C.C. Baxter is an insurance office busy-body working in New York. He lives in an apartment on the Upper West Side of the city, which he allows 4 of his office managers to use for their affairs. C.C. hopes to influence their favor to climb the corporate ladder, but though the managers mildy recommend him, they don’t respect him and they make it very clear that their kindness towards him starts and stops with his apartment. When Jeff Sheldrake, the director in charge of promotions, gets wind of C.C.’s scheme, he insists on using the apartment as well. Little does C.C. know that Sheldrake is using his apartment to get back in the good graces of Ms. Kubelik, a elevator operator for whom C.C. is falling for; little does Fran know that Sheldrake promises to divorce his wife and change for the better are hollow and false.

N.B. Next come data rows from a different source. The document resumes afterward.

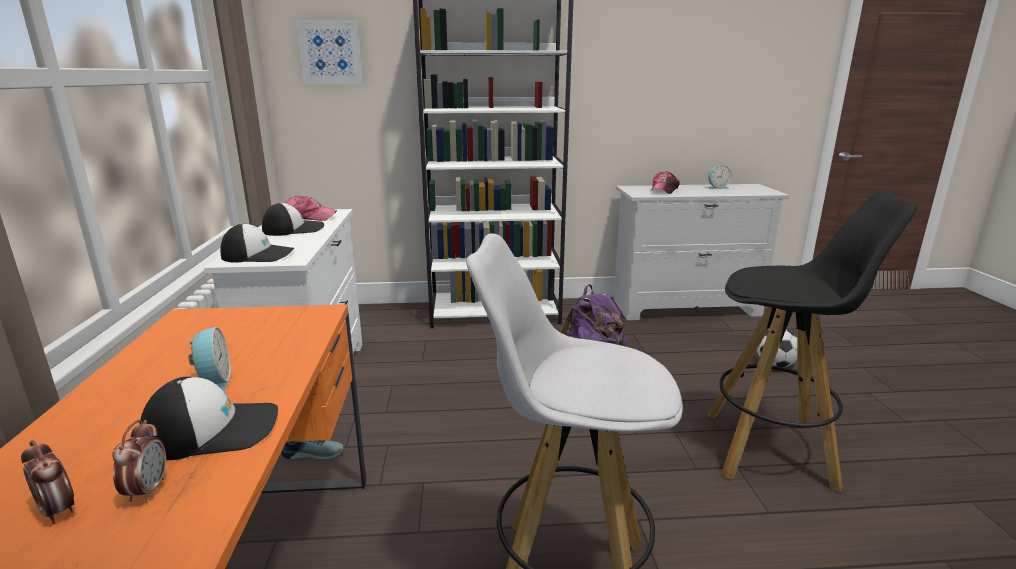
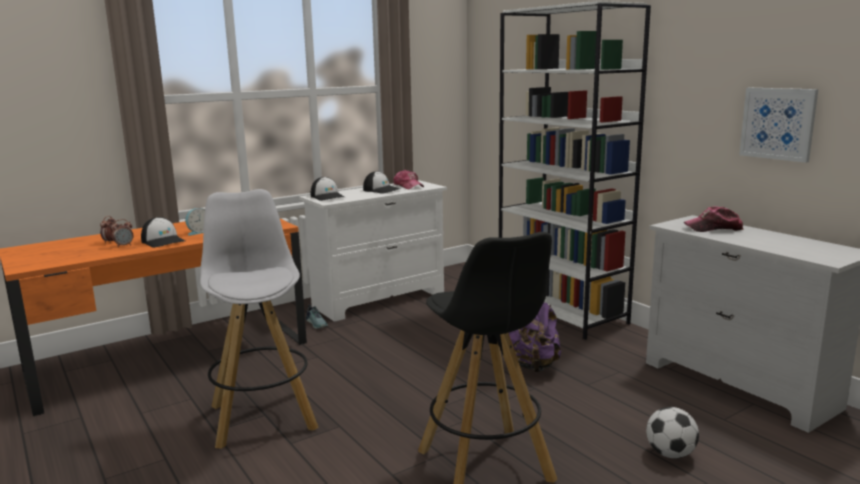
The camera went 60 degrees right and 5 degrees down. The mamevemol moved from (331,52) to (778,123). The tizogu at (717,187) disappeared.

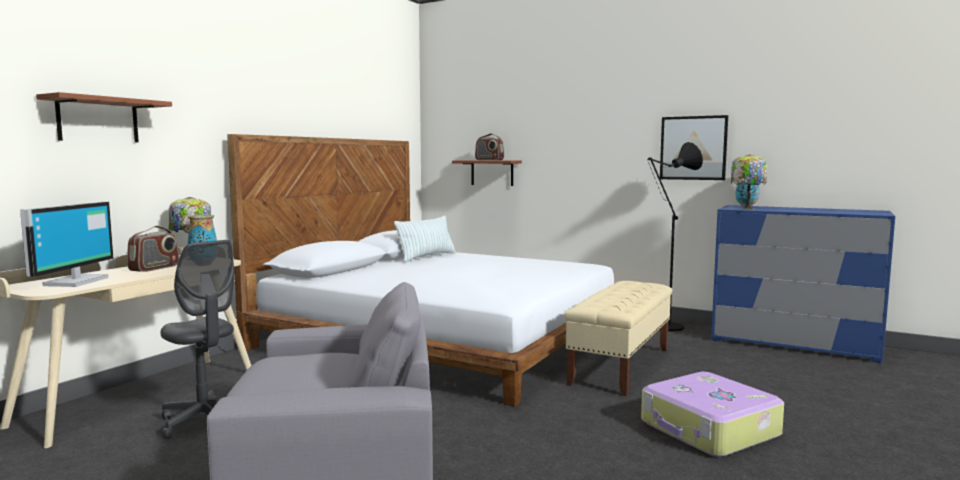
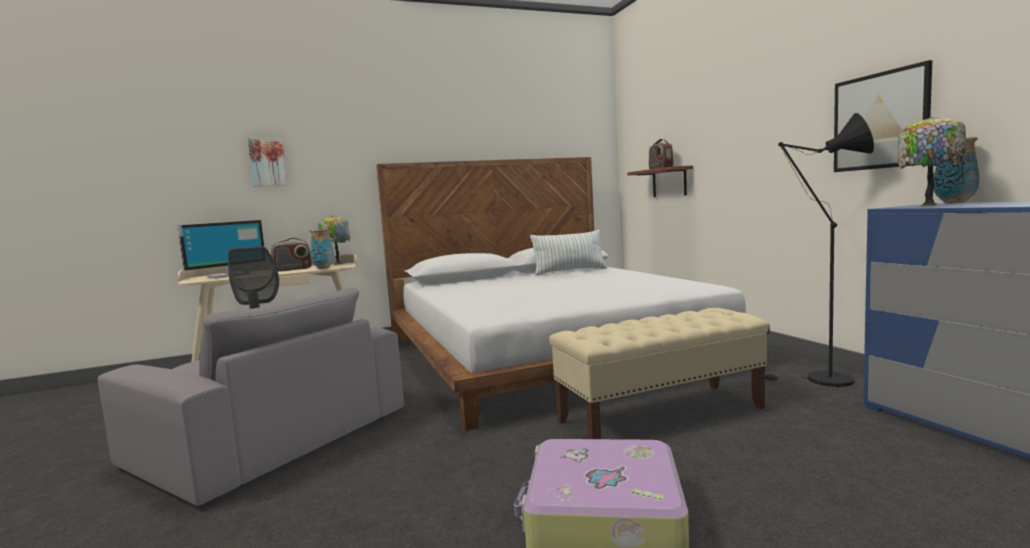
The camera went 40 degrees right and 0 degrees up. The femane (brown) at (98,120) was replaced by the mamevemol at (268,162).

Though “The Apartment” contains its fair share of melancholic moments, it’s mostly a dark comedy, filled with jokes about cheating and suicide. But even at the film’s funniest, screenwriters I.A.L. Diamond and Wilder never shy away from the gross realities of human nature, such as the awful feeling of being rejected by someone you love, or the belief that death is the only way out of an emotional hardship. Most importantly, “The Apartment” perfectly captures the casual dehumanization of modern corporate culture.
But Sheldrake and Kubelik are the two main love interests of the film, even when they’re making life difficult for themselves. They’re both clearly stuck in a rut, hoping that easy fixes and shortcuts will help dig them out of their own holes, but knowing it won’t be enough. It’s why scenes like Fran’s suicide attempt or C.C. and Fran beginning their rummy game still contains quite a bit of distress. It knows that there are no guarantees in life, but the least you can do is put your head down and work through the tough times in life.
The story takes place during the holidays, when the city is at its most joyous. Yet this is a brutal time if you have no loved one or family to spend it with. Thus, the melancholy of the season for the lonely, and the city’s cold and wet streets, this can be seen as Baxter aimlessly walks through the night. Add to that Wilder’s impeccable framing, focusing on the characters emotional isolation. Baxter’s dream is a high seated job, so he perhaps one day can take care of a family of his own just like Mr. Sheldrake. Fran, on the other hand, is seeking security in the form of marriage, however she is digging herself into a rut in believing that Sheldrake would indeed leave his current spouse as he often tells her in an attempt to console her. You might not think a movie about a man who lends his apartment to the married coworkers of his office as a place for their secret affairs would make a particularly enjoyable or morally presentable show, especially when the C.C. uses this to advance his career. But under Wilder’s expert script writing, producing and directing of “The Apartment” these themes run together into a very cynical, yet even sentimental film.